Ce dernier point est lié à l’Entretien Motivationnel qui propose de faire un choix conscient entre complimenter et valoriser son patient. Un compliment va consister à dire au patient des choses comme “c’est bien”, “bravo”, “je suis fier de vous”. Alors qu’une valorisation va se concentrer sur les efforts du patients, ses compétences et dans une moindre mesure aussi sur ses réussites. Une valorisation parle du patient en commençant sa phrase par “vous” et pas par un “je”. De manière générale une valorisation aidera à renforcer le sentiment d’efficacité du patient et à l’autonomiser. Il n’aura pas besoin de nos compliments pour pratiquer ses exercices, il les fait pour lui et pas pour nous. Toutefois, certains patients ont tellement peu confiance que des compliments pourront parfois les aider à se lancer. Il s’agit donc d’un vrai choix. L’importance est de connaître les avantages et les risques des deux options pour faire un choix éclairé, le choix le plus adapté à la situation aujourd’hui avec ce patient. Nous pouvons tout de même considérer que pour la majorité des situations, lorsque des compliments ont été utiles au départ, transitionner vers de la valorisation permettra de diminuer le risque de dépendance du patient à son thérapeute et donc de l’autonomiser. C’est un peu la même histoire que pour les thérapies passives et actives.

Conclusion 

Ce que je vous écris ici est le fruit de mon expérience professionnelle, de mes différentes lectures et probablement aussi de mes expériences personnelles. Il existe de multiples manières d’envisager la problématique et d’y répondre. Il vous appartient de voir comment vous souhaitez tester mes propositions et comment les adapter avec vos mots à vous par exemple. N’hésitez pas à partager vos réflexions avec moi sur les réseaux sociaux X (anciennement Twitter) et Instagram. 

Cette année, en 2024, je vous proposerai un blog sur chacun des 12 autres déterminants identifiés par Rachel Chester et son équipe. J’espère que ça pourra vous être utile d’une manière ou d’une autre. Au plaisir de lire vos retours et de vous croiser en formation ou ailleurs. Prenez bien soin de vos patients et surtout n’oubliez pas de prendre bien soin de vous.

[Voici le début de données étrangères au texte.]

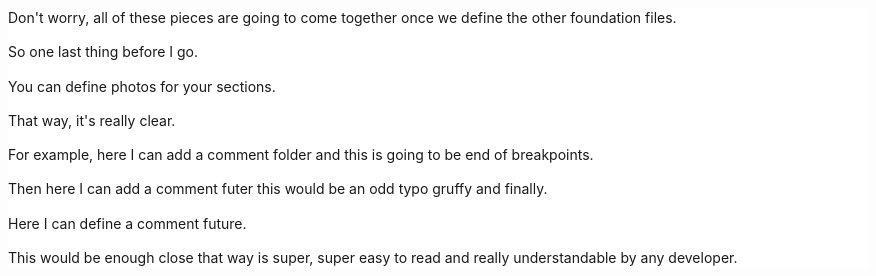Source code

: Don't worry, all of these pieces are going to come together once we define the other foundation files.

So one last thing before I go.

You can define photos for your sections.

That way, it's really clear.

For example, here I can add a comment folder and this is going to be end of breakpoints.

Then here I can add a comment futer this would be an odd typo gruffy and finally.

Here I can define a comment future.

This would be enough close that way is super, super easy to read and really understandable by any developer.
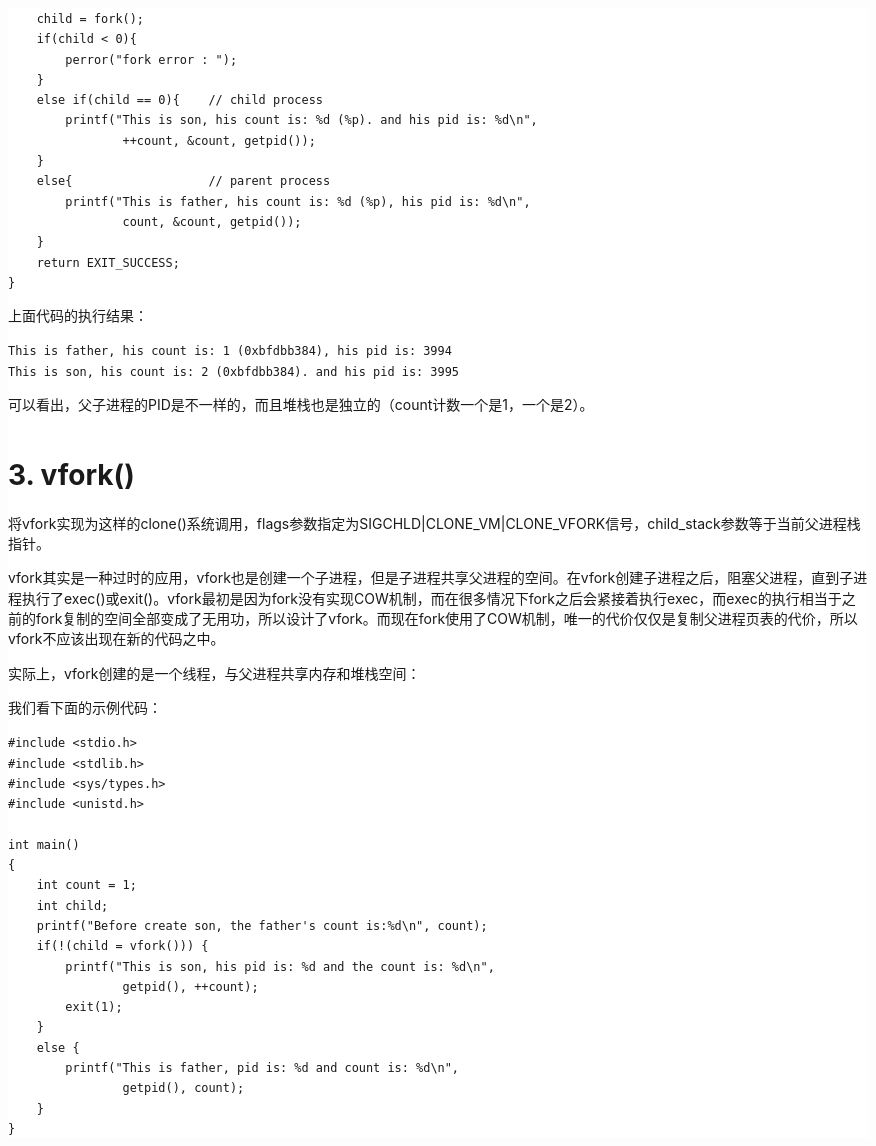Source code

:         child = fork();
        if(child < 0){
            perror("fork error : ");
        }
        else if(child == 0){    // child process
            printf("This is son, his count is: %d (%p). and his pid is: %d\n",
                    ++count, &count, getpid());
        }
        else{                   // parent process
            printf("This is father, his count is: %d (%p), his pid is: %d\n",
                    count, &count, getpid());
        }
        return EXIT_SUCCESS;
    }

上面代码的执行结果：

    This is father, his count is: 1 (0xbfdbb384), his pid is: 3994
    This is son, his count is: 2 (0xbfdbb384). and his pid is: 3995

可以看出，父子进程的PID是不一样的，而且堆栈也是独立的（count计数一个是1，一个是2）。

# 3. vfork()

将vfork实现为这样的clone()系统调用，flags参数指定为SIGCHLD|CLONE_VM|CLONE_VFORK信号，child_stack参数等于当前父进程栈指针。

vfork其实是一种过时的应用，vfork也是创建一个子进程，但是子进程共享父进程的空间。在vfork创建子进程之后，阻塞父进程，直到子进程执行了exec()或exit()。vfork最初是因为fork没有实现COW机制，而在很多情况下fork之后会紧接着执行exec，而exec的执行相当于之前的fork复制的空间全部变成了无用功，所以设计了vfork。而现在fork使用了COW机制，唯一的代价仅仅是复制父进程页表的代价，所以vfork不应该出现在新的代码之中。

实际上，vfork创建的是一个线程，与父进程共享内存和堆栈空间：

我们看下面的示例代码：

    #include <stdio.h>
    #include <stdlib.h>
    #include <sys/types.h>
    #include <unistd.h>

    int main()
    {
        int count = 1;
        int child;
        printf("Before create son, the father's count is:%d\n", count);
        if(!(child = vfork())) {
            printf("This is son, his pid is: %d and the count is: %d\n",
                    getpid(), ++count);
            exit(1);
        }
        else {
            printf("This is father, pid is: %d and count is: %d\n",
                    getpid(), count);
        }
    }
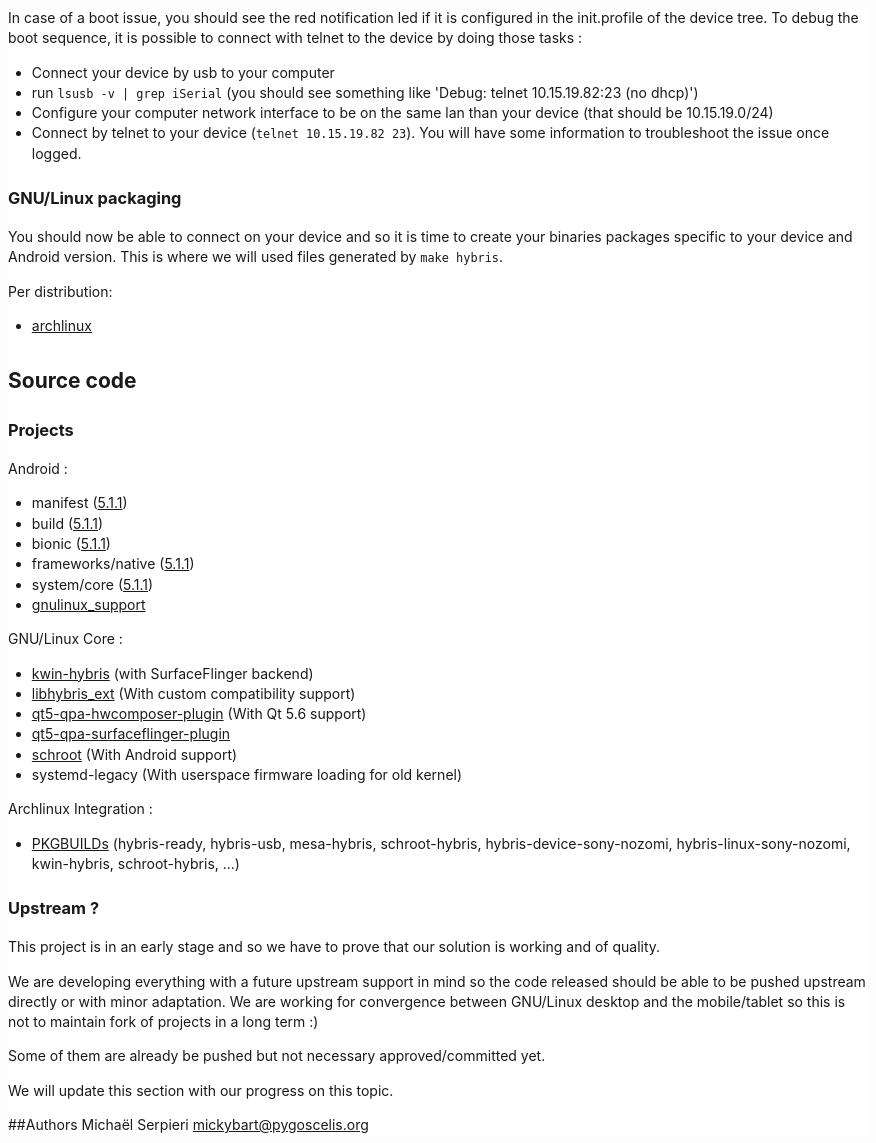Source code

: In case of a boot issue, you should see the red notification led if it is configured in the init.profile of the device tree.
To debug the boot sequence, it is possible to connect with telnet to the device by doing those tasks :
- Connect your device by usb to your computer
- run `lsusb -v | grep iSerial`  (you should see something like 'Debug: telnet 10.15.19.82:23 (no dhcp)')
- Configure your computer network interface to be on the same lan than your device (that should be 10.15.19.0/24)
- Connect by telnet to your device (`telnet 10.15.19.82 23`). You will have some information to troubleshoot the issue once logged.

### GNU/Linux packaging
You should now be able to connect on your device and so it is time to create your binaries packages specific to your device and Android version. This is where we will used files generated by `make hybris`.

Per distribution:
- [archlinux](https://github.com/mickybart/gnulinux_support/tree/master/Docs/archlinux.md)


## Source code
### Projects

Android :
- manifest ([5.1.1](https://github.com/mickybart/android_manifest/tree/gnulinux-support-5.1))
- build ([5.1.1](https://github.com/mickybart/android_build/tree/gnulinux-support-5.1))
- bionic ([5.1.1](https://github.com/mickybart/android_bionic/tree/gnulinux-support-5.1))
- frameworks/native ([5.1.1](https://github.com/mickybart/android_frameworks_native/tree/gnulinux-support-5.1))
- system/core ([5.1.1](https://github.com/mickybart/android_system_core/tree/gnulinux-support-5.1))
- [gnulinux_support](https://github.com/mickybart/gnulinux_support)

GNU/Linux Core :
- [kwin-hybris](https://github.com/mickybart/kwin) (with SurfaceFlinger backend)
- [libhybris_ext](https://github.com/mickybart/libhybris_ext) (With custom compatibility support)
- [qt5-qpa-hwcomposer-plugin](https://github.com/mickybart/qt5-qpa-hwcomposer-plugin) (With Qt 5.6 support)
- [qt5-qpa-surfaceflinger-plugin](https://github.com/mickybart/qt5-qpa-surfaceflinger-plugin)
- [schroot](https://github.com/mickybart/schroot) (With Android support)
- systemd-legacy (With userspace firmware loading for old kernel)

Archlinux Integration :
- [PKGBUILDs](https://github.com/mickybart/gnulinux_support/tree/master/GNULinux/Archlinux/PKGBUILDs) (hybris-ready, hybris-usb, mesa-hybris, schroot-hybris, hybris-device-sony-nozomi, hybris-linux-sony-nozomi, kwin-hybris, schroot-hybris, ...)

### Upstream ?
This project is in an early stage and so we have to prove that our solution is working and of quality.

We are developing everything with a future upstream support in mind so the code released should be able to be pushed upstream directly or with minor adaptation. We are working for convergence between GNU/Linux desktop and the mobile/tablet so this is not to maintain fork of projects in a long term :)

Some of them are already be pushed but not necessary approved/committed yet.

We will update this section with our progress on this topic.

##Authors
Michaël Serpieri <mickybart@pygoscelis.org>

Références bibliographiques

Chester R, Daniell H, Belderson P, Wong C, Kinsella P, McLean S, Hill J, Banerjee A, Naughton F. Behaviour Change Techniques to promote self-management and home exercise adherence for people attending physiotherapy with musculoskeletal conditions: A scoping review and mapping exercise. Musculoskelet Sci Pract. 2023 Aug;66:102776. doi: 10.1016/j.msksp.2023.102776. Epub 2023 May 29. PMID: 37301059.

Luszczynska A, Gregajtys A, Abraham C. Effects of a self-efficacy intervention on initiation of recommended exercises in patients with spondylosis. J Aging Phys Act. 2007 Jan;15(1):26-40. doi: 10.1123/japa.15.1.26. PMID: 17387227.